Aim of the task
Give again, word for word, every line below from the one that has "camera: 60 degrees right, 15 degrees down" through the one that has "(621, 505) = (250, 613): red", both included, and no others.

[Opening The input section]

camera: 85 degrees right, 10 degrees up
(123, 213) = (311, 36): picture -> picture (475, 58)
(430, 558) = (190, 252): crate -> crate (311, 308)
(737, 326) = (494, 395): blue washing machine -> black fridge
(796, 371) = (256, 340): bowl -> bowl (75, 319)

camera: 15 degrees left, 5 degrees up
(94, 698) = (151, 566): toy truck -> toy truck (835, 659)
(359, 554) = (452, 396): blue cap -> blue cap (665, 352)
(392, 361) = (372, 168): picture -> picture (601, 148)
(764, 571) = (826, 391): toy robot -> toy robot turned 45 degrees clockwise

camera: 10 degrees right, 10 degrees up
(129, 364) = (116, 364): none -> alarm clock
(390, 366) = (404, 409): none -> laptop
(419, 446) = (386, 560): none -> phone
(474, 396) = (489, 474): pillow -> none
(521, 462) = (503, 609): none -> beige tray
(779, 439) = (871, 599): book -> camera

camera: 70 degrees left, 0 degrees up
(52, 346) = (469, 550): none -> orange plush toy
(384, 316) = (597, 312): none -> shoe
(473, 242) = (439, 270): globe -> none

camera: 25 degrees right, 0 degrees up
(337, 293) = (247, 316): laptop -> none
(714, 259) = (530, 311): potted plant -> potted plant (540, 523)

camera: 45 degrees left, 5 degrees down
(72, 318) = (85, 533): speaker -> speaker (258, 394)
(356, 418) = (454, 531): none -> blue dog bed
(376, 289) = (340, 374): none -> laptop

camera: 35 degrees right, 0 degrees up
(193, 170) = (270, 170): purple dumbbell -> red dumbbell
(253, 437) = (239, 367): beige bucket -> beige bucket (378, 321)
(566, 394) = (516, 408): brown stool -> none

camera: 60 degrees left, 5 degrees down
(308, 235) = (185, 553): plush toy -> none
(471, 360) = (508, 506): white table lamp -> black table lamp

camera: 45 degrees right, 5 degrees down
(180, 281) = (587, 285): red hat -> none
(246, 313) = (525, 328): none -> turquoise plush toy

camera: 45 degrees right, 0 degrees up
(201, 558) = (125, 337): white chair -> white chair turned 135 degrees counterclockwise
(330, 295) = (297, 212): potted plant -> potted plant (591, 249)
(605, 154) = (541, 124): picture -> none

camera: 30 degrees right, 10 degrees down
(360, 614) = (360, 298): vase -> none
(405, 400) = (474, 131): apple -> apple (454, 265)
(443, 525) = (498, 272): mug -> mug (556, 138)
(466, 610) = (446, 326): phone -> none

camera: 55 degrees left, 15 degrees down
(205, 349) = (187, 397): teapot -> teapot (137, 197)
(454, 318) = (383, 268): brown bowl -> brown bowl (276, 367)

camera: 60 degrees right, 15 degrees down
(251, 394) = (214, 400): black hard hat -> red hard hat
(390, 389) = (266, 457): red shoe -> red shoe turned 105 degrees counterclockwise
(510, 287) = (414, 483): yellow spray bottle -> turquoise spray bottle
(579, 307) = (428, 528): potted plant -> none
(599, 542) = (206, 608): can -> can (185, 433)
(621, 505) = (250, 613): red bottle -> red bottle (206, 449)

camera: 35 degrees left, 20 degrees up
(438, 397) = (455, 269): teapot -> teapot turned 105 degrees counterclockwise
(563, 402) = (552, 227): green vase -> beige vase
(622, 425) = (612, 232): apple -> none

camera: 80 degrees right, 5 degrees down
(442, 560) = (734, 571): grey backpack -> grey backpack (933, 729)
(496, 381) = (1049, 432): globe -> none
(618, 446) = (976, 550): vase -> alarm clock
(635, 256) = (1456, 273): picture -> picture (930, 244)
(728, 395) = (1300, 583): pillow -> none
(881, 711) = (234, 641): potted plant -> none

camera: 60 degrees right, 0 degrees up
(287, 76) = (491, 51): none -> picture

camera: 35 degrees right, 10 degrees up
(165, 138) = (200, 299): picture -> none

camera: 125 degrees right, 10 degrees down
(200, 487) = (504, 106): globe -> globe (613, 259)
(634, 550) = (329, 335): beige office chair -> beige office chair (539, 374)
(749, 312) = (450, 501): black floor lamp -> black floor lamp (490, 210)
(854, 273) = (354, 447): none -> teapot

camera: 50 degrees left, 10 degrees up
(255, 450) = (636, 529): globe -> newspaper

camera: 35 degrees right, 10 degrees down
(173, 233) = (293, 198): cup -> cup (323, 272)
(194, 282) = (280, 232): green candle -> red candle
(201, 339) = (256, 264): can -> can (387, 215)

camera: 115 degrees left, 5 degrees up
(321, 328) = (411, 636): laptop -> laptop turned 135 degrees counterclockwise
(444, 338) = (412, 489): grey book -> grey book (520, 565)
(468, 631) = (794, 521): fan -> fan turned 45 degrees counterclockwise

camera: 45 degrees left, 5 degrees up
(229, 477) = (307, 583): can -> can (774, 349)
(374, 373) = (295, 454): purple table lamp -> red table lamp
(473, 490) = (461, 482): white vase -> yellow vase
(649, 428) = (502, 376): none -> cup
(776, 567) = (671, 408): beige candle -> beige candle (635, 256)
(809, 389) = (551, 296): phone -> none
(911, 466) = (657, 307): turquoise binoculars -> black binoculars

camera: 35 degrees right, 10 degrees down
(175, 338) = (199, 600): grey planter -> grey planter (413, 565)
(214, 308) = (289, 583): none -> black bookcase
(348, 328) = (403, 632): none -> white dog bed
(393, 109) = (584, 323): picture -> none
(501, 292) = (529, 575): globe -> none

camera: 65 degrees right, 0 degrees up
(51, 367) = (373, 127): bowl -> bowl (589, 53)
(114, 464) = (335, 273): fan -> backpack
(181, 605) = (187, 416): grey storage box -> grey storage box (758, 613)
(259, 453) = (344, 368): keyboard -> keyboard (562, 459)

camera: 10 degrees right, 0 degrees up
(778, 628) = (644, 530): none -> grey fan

[Closing The input section]

Solution for this task
camera: 60 degrees right, 15 degrees down
(251, 394) = (214, 400): black hard hat -> red hard hat
(390, 389) = (266, 457): red shoe -> red shoe turned 105 degrees counterclockwise
(510, 287) = (414, 483): yellow spray bottle -> turquoise spray bottle
(579, 307) = (428, 528): potted plant -> none
(599, 542) = (206, 608): can -> can (185, 433)
(621, 505) = (250, 613): red bottle -> red bottle (206, 449)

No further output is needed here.